Unusual Hadoop error - tasks get killed on their own Unusual Hadoop error - tasks get killed on their own hadoop hadoop

Unusual Hadoop error - tasks get killed on their own


There are three things to try:

Setting a Counter
If Hadoop sees a counter for the job progressing then it won't kill it (see Arockiaraj Durairaj's answer.) This seems to be the most elegant as it could allow you more insight into long running jobs and were the hangups may be.

Longer Task Timeouts
Hadoop jobs timeout after 10 minutes by default. Changing the timeout is somewhat brute force, but could work. Imagine analyzing audio files that are generally 5MB files (songs), but you have a few 50MB files (entire album). Hadoop stores an individual file per block. So if your HDFS block size is 64MB then a 5MB file and a 50 MB file would both require 1 block (64MB) (see here http://blog.cloudera.com/blog/2009/02/the-small-files-problem/, and here Small files and HDFS blocks.) However, the 5MB job would run faster than the 50MB job. Task timeout can be increased in the code (mapred.task.timeout) for the job per the answers to this similar question: How to fix "Task attempt_201104251139_0295_r_000006_0 failed to report status for 600 seconds."

Increase Task Attempts
Configure Hadoop to make more than the 4 default attempts (see Pradeep Gollakota's answer).
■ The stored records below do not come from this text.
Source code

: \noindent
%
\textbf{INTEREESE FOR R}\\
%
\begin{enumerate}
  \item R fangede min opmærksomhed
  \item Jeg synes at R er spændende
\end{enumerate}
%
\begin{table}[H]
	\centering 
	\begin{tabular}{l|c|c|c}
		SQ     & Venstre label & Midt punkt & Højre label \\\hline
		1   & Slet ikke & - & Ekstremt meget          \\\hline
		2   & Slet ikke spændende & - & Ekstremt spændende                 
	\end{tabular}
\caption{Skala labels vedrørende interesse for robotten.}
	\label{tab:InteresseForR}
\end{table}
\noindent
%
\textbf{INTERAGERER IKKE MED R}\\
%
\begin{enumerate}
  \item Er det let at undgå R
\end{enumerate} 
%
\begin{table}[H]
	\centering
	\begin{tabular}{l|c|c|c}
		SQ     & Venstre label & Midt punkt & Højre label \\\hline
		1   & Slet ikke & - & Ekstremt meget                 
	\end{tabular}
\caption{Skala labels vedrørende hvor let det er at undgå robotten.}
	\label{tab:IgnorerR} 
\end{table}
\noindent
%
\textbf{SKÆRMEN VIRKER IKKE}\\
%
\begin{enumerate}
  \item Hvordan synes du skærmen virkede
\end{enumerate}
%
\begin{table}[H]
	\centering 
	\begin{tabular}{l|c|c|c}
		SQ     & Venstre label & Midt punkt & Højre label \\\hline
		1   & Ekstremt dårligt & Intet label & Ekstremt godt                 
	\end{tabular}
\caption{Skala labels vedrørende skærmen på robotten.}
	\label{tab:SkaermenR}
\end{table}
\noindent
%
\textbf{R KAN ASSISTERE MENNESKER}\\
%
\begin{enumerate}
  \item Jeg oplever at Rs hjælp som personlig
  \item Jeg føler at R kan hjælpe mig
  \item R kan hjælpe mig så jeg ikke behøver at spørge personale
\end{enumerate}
This is the most brute force method of the three. Hadoop will attempt the job more times, but you could be masking an underlying issue (small servers, large data blocks, etc).


Can you try using counter(hadoop counter) in your reduce logic? It looks like hadoop is not able to determine whether your reduce program is running or hanging. It waits for a few minutes and kills it, even though your logic may be still executing.